Consider it the masterwork of Dana H. that, by the end of this play, all but the most stifling of listeners will no longer be compelled to ask those questions. Dana/Higgenbotham takes a look at Jims status in the White Supremacy organization, which has gotten deep into the nation s prison system and beyond if she is correct, it resulted in one cop after another taking 'a hands-off approach when confrontes with armed and bloodied women.'
But Danas words, and OConnell soaring and vulnerable performance, go to a deeper level of why and how. Her witty account of a five-month waking nightmare binds us so deeply into the psyche of abuse that we begin to comprehend the complete surrender, the no-way-outness.

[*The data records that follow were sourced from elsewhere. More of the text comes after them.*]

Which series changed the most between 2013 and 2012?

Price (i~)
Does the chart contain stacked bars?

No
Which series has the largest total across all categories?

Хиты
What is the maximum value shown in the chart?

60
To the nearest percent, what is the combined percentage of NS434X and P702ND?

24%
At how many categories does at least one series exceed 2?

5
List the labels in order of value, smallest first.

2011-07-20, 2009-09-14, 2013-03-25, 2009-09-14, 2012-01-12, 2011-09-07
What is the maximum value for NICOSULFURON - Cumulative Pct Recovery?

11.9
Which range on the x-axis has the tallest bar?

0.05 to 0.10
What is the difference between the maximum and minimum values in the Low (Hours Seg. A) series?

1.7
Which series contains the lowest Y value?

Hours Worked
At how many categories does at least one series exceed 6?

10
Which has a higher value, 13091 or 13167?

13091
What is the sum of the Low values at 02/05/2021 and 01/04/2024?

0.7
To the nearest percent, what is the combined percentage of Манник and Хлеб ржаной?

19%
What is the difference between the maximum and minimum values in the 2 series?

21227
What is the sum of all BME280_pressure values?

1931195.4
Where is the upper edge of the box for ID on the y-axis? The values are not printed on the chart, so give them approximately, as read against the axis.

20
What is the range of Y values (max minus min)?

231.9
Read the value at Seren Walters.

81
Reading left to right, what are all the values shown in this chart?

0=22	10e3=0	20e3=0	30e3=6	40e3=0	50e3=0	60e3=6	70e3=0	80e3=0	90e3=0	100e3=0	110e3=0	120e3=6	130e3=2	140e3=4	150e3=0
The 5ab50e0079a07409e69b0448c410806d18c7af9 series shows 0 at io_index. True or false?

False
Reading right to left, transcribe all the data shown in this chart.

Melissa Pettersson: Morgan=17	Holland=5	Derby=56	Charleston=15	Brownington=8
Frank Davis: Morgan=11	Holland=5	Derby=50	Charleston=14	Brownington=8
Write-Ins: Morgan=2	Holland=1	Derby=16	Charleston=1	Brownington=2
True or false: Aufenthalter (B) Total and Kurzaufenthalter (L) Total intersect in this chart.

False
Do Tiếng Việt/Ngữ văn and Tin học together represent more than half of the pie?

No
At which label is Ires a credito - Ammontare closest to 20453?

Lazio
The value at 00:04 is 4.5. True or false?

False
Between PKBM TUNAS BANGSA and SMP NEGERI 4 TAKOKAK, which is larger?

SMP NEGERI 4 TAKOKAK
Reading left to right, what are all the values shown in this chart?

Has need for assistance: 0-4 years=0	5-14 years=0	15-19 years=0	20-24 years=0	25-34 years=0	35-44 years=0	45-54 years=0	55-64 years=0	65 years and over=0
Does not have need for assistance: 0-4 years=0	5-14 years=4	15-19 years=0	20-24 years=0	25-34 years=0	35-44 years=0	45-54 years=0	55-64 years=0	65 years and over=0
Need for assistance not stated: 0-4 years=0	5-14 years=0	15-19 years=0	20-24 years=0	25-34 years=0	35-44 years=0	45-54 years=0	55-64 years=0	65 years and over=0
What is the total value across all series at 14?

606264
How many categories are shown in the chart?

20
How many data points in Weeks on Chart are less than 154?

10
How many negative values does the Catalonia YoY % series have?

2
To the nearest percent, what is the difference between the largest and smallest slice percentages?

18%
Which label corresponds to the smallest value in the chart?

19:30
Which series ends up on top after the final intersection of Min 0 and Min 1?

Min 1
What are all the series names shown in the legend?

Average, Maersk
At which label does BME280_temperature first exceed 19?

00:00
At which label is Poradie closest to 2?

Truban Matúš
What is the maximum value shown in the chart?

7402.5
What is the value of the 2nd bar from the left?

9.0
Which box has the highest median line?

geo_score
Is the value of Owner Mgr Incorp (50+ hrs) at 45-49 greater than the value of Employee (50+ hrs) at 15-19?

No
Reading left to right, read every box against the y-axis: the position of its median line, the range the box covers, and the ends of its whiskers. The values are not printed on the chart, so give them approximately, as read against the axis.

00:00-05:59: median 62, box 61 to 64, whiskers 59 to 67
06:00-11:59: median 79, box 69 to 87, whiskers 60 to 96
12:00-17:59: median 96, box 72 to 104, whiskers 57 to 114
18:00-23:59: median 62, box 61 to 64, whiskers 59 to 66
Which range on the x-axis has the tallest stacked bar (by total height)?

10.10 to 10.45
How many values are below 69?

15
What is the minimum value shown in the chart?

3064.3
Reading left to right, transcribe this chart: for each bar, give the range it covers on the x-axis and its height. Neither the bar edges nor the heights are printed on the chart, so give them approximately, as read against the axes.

When escape arrives, it seems the most bizarre moment of the play and this is no criticism - as a motel maid tidys the newly-vacated room, sheets bleeding, lights suddenly flickering, and the many recordings of Danas voice overlap into ear-splitting cacophony, resembling if not for starring in NBCS Twin Peaks. (Credit to Mikhail Fiksel and Paul Tobens incredible sound design).
That moment of surreality and confusion not only reflects the character's mental state, but it also demands we pose some tough questions about the narrator' s credibility and the fluidity of perspective. Does the motel maid played by the only actor other than OConnell to take the stage - not notice the red splatter on those white sheets? Is she simply accustomed to what must be, in her life, a common sight? Like so many of the people who meet Dana and her tormenter, the maid probably notices.
Or maybe she doesnt care. The terror comes in realizing that it does not matter in any way.